Data extract:
((

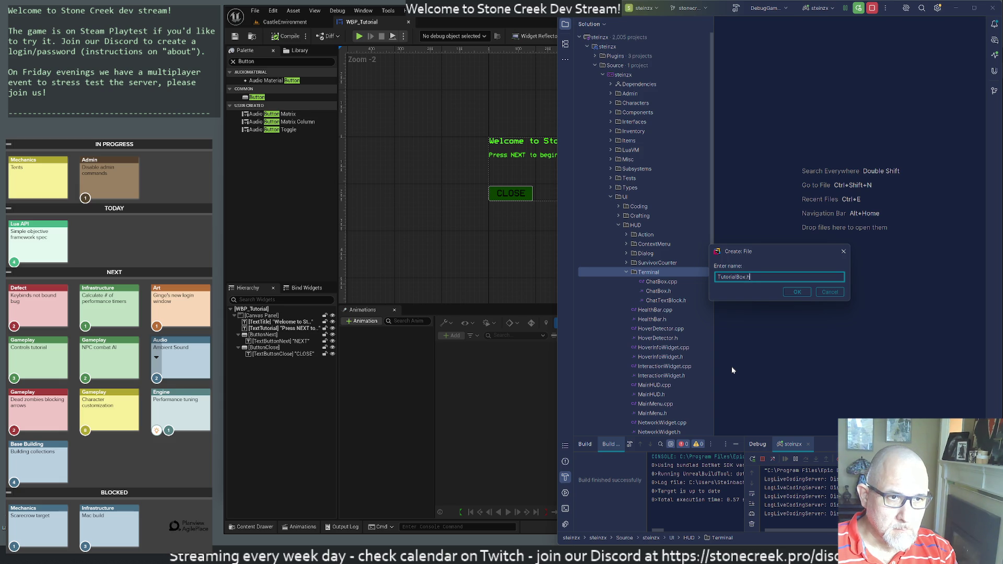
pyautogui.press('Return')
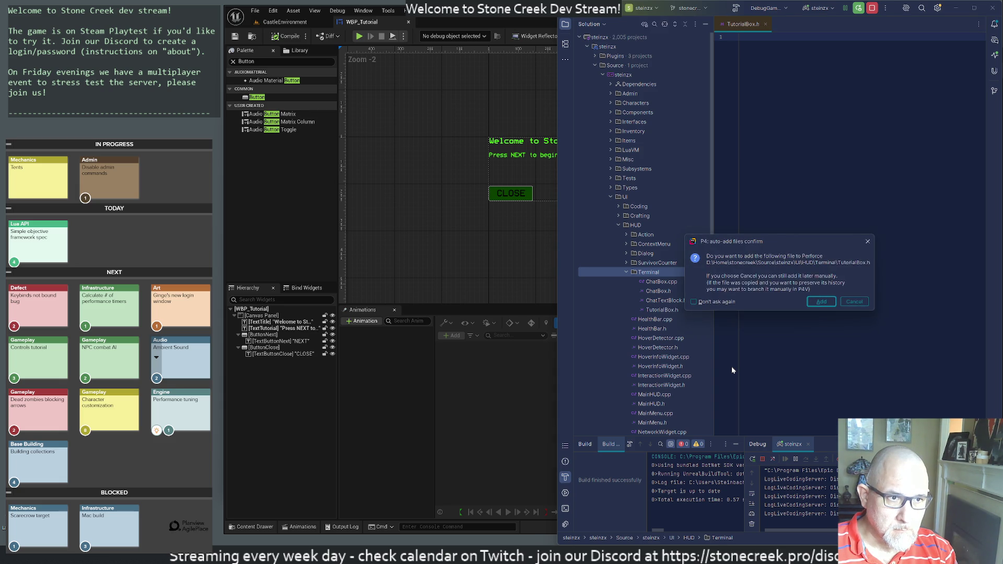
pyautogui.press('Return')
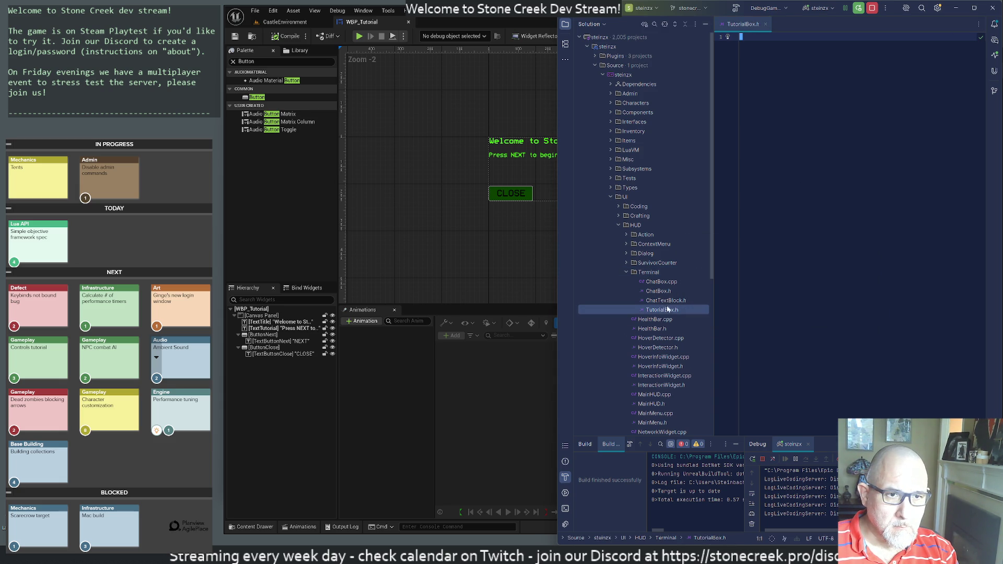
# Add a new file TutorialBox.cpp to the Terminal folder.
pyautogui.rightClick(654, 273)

))
((

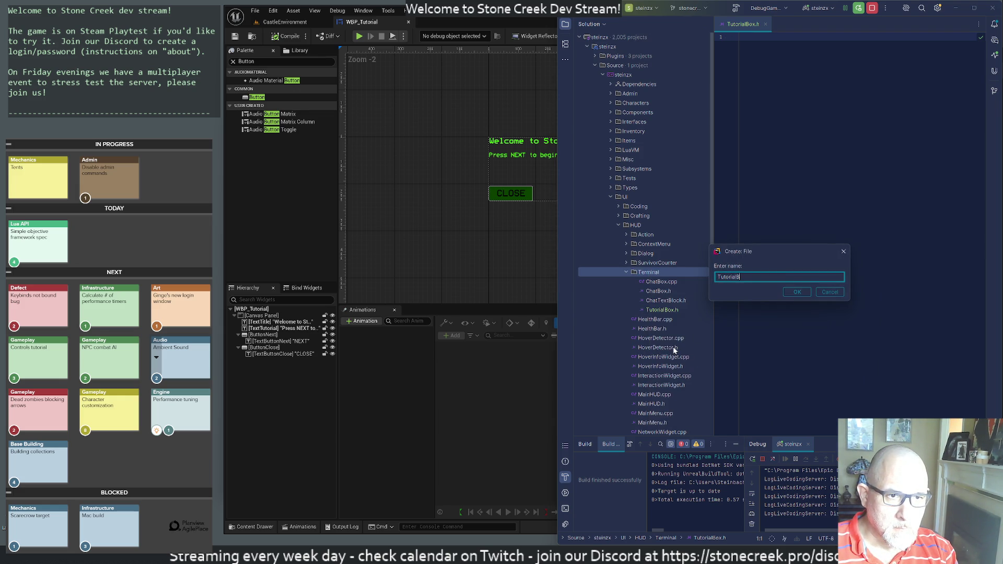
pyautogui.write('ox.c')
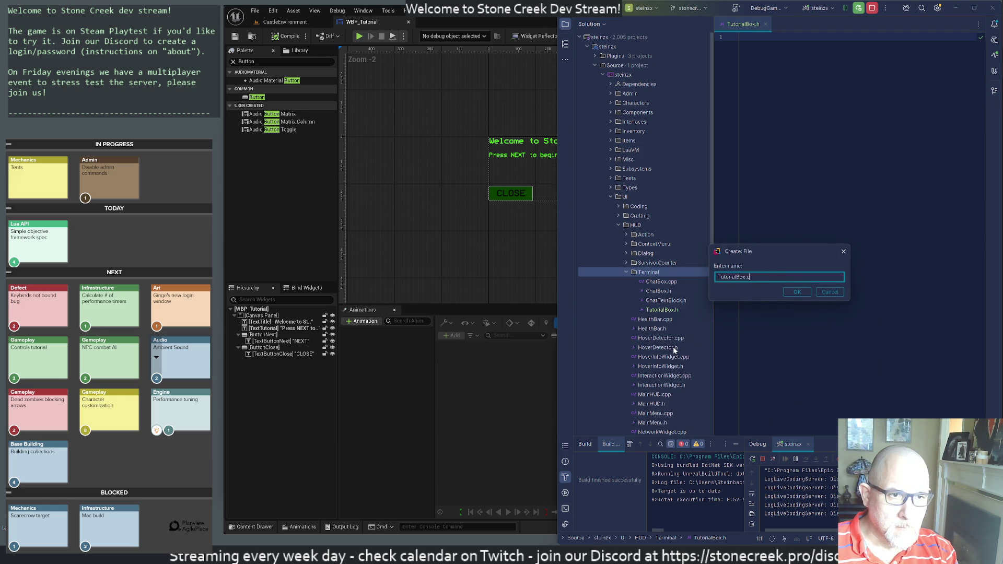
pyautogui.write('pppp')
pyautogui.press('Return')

))

Goal of the exercise:
Check the data for the word "write" and pull out the lines that have it.

Reply:
pyautogui.write('ox.c')
pyautogui.write('pppp')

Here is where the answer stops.